• How to complete this task: Skip the pictures. Give all the data again exactly.

• Information shown:

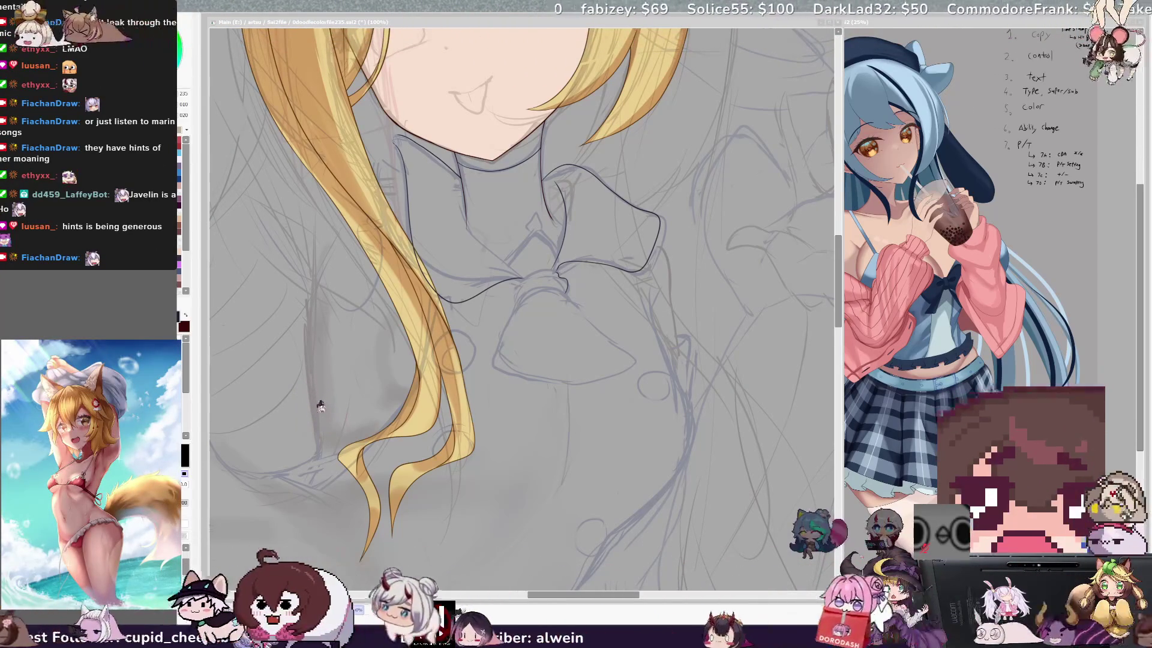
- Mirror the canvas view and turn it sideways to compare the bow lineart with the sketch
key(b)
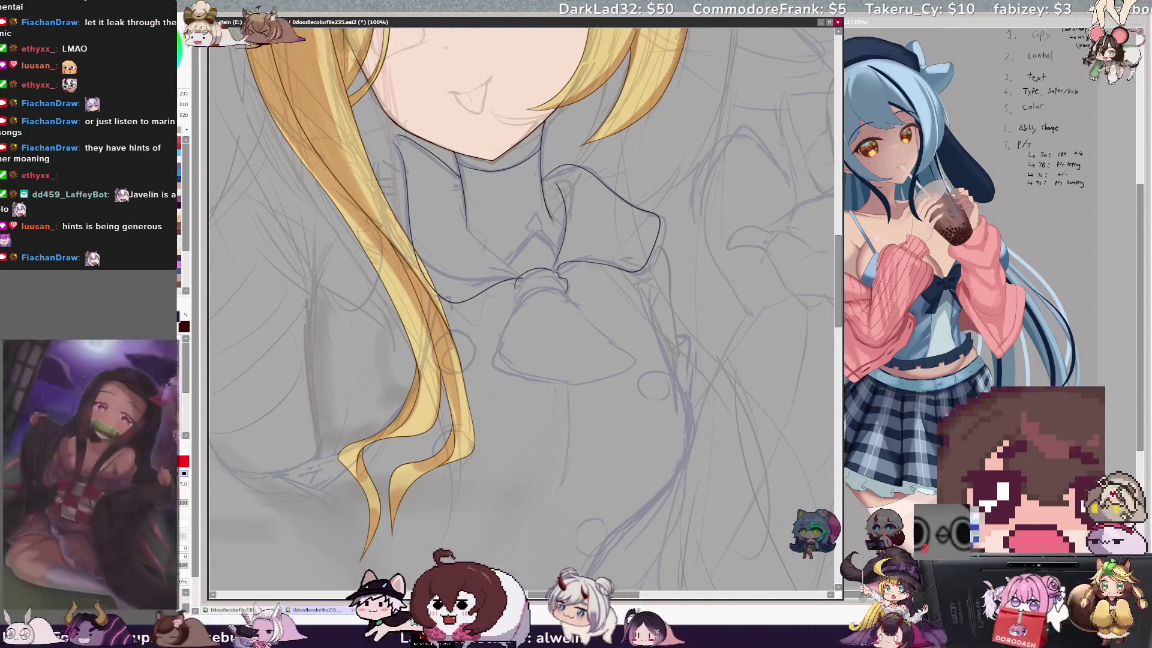
key(n)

• Answer for this exercise:
- Mirror the canvas view and turn it sideways to compare the bow lineart with the sketch
key(b)
key(n)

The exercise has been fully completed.